Alors que la session d’automne se déroule, les approches contrastées seront testées face aux développements du monde réel. Le premier budget du gouvernement est attendu en octobre, tandis qu’une stratégie nationale du logement a été promise avant la fin de l’année. Les niveaux d’immigration, les objectifs climatiques et les arrangements de financement des soins de santé avec les provinces se profilent tous comme des points potentiels de friction.
Pour ceux qui observent depuis les capitales provinciales, cette dynamique présente à la fois des opportunités et des défis. La première ministre de l’Ontario, Bonnie Crombie, qui assistait à la session d’hier depuis la tribune, a déclaré aux journalistes par la suite qu’elle espérait que « les préoccupations légitimes des provinces ne se perdront pas dans le drame d’Ottawa. »
Ce qui reste clair, c’est que la politique canadienne est entrée dans un nouveau chapitre. La dynamique Carney-Poilievre représente quelque chose de relativement rare dans notre système parlementaire – deux leaders avec des visions du monde pleinement formées et les compétences de communication pour les articuler clairement, sinon toujours équitablement.
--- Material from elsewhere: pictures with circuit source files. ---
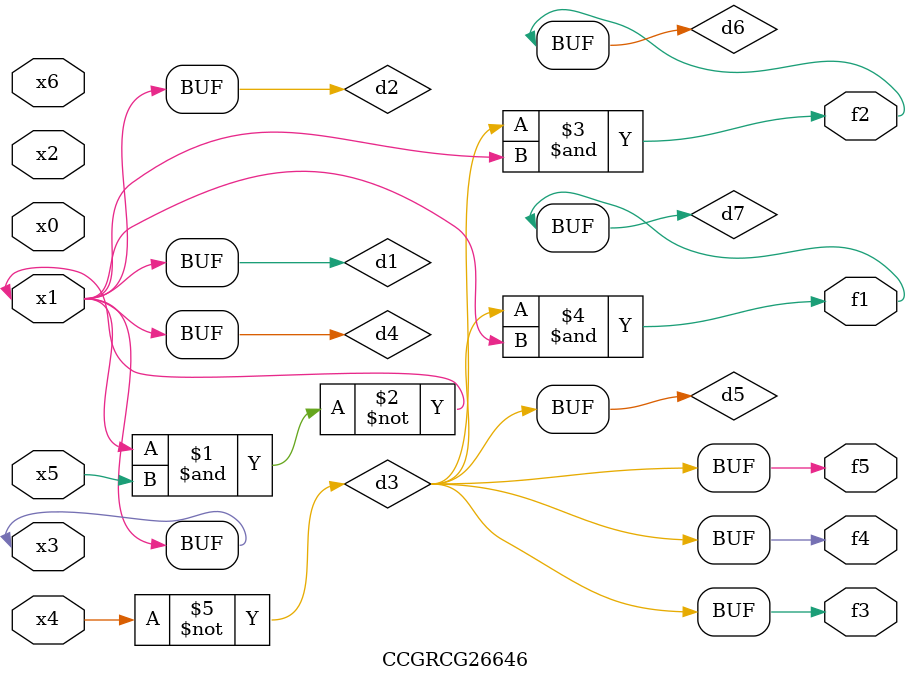
<source format=v>
module CCGRCG26646(
	input x0, x1, x2, x3, x4, x5, x6,
	output f1, f2, f3, f4, f5
);

	wire d1, d2, d3, d4, d5, d6, d7;

	buf (d1, x1, x3);
	nand (d2, x1, x5);
	not (d3, x4);
	buf (d4, d1, d2);
	buf (d5, d3);
	and (d6, d3, d4);
	and (d7, d3, d4);
	assign f1 = d7;
	assign f2 = d6;
	assign f3 = d5;
	assign f4 = d5;
	assign f5 = d5;
endmodule

</source>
Comme l’a dit un membre du personnel parlementaire de longue date alors que nous regardions les députés sortir hier: « Nous avons maintenant une véritable confrontation d’idées. Espérons simplement qu’ils débattront réellement des enjeux plutôt que de simplement marquer des points. »
D’après ce que nous avons vu hier, les Canadiens pourraient bien avoir les deux.